- **Task directions**
Pick out every line in the data below that holds "tiendas".

Data shown section start

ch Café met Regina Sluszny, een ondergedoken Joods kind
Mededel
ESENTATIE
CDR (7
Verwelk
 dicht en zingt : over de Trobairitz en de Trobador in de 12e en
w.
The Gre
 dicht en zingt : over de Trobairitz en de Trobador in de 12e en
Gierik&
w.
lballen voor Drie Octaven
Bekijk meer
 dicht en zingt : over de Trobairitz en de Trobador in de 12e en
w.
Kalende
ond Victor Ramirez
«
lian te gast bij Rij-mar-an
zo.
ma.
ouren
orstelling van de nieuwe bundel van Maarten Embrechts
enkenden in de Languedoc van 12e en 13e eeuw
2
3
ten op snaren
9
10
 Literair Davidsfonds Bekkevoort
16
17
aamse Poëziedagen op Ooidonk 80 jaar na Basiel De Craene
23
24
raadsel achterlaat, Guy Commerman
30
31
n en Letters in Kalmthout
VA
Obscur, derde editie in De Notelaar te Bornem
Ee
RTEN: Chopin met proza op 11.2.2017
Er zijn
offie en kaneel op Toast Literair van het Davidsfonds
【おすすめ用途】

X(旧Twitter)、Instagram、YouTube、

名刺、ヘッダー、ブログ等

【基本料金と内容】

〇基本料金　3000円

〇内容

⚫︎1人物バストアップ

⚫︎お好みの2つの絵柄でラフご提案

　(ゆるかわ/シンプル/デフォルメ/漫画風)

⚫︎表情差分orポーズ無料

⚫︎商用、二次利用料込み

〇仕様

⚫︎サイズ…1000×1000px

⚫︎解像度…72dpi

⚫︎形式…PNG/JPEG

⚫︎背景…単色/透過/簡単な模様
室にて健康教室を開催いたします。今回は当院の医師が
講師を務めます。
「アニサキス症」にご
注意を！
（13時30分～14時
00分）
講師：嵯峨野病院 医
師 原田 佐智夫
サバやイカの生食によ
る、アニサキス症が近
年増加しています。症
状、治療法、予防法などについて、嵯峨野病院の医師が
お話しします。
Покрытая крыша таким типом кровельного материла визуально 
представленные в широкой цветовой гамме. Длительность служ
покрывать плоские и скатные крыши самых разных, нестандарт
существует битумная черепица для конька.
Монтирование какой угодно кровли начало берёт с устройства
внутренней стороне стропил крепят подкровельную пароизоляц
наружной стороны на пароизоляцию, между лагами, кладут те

Data shown section end
Data shown section start

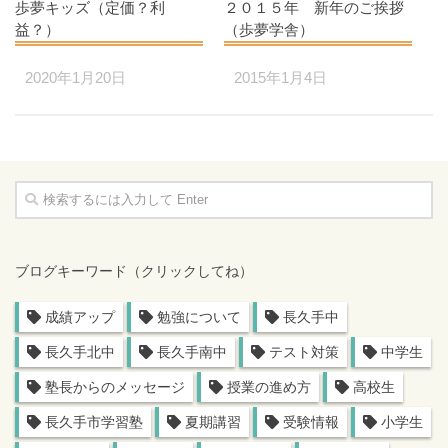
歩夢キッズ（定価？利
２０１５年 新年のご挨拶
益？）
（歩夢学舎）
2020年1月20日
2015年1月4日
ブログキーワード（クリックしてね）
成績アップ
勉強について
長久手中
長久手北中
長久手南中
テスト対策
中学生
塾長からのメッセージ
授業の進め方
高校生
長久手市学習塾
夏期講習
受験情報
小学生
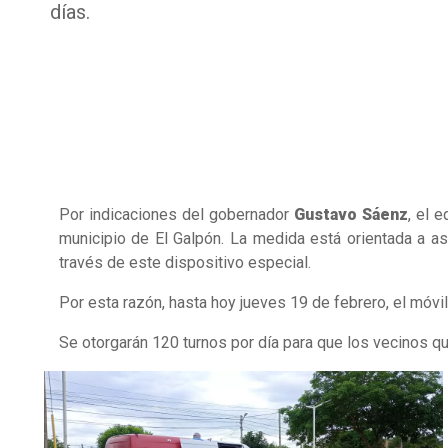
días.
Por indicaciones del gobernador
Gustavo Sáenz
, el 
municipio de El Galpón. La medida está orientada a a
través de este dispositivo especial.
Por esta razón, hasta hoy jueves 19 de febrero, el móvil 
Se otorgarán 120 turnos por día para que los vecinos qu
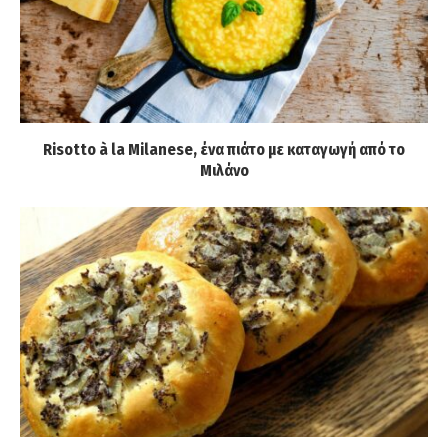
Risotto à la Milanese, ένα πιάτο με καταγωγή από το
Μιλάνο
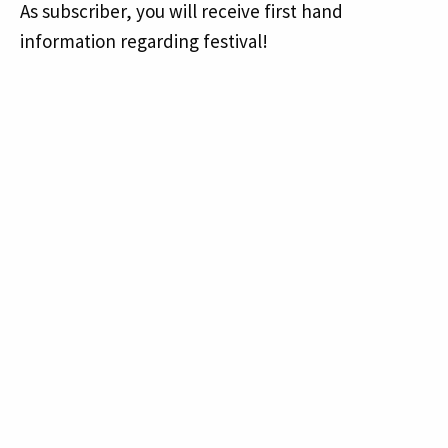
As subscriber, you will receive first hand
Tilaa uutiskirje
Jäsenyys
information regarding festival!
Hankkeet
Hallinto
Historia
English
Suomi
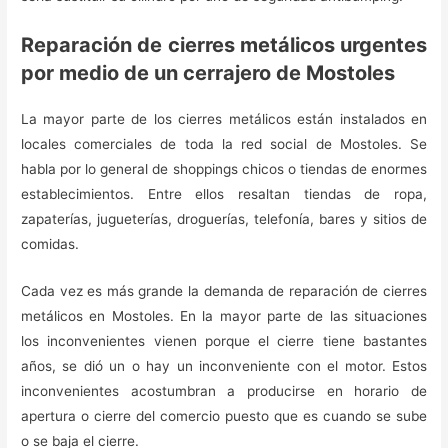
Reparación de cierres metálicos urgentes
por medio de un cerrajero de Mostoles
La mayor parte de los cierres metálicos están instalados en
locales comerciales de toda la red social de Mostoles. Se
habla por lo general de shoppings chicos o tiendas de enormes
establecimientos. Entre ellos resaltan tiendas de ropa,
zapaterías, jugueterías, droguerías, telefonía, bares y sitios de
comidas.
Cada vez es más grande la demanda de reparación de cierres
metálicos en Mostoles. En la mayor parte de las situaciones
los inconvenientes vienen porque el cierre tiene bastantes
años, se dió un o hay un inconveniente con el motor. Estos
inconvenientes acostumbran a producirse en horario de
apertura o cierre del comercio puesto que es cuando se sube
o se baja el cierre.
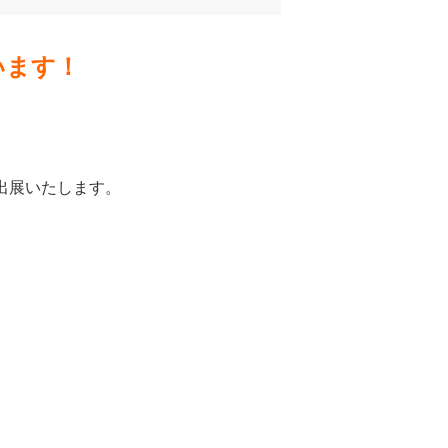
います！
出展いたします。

Data shown section end

- **Exercise response**
habla por lo general de shoppings chicos o tiendas de enormes
establecimientos. Entre ellos resaltan tiendas de ropa,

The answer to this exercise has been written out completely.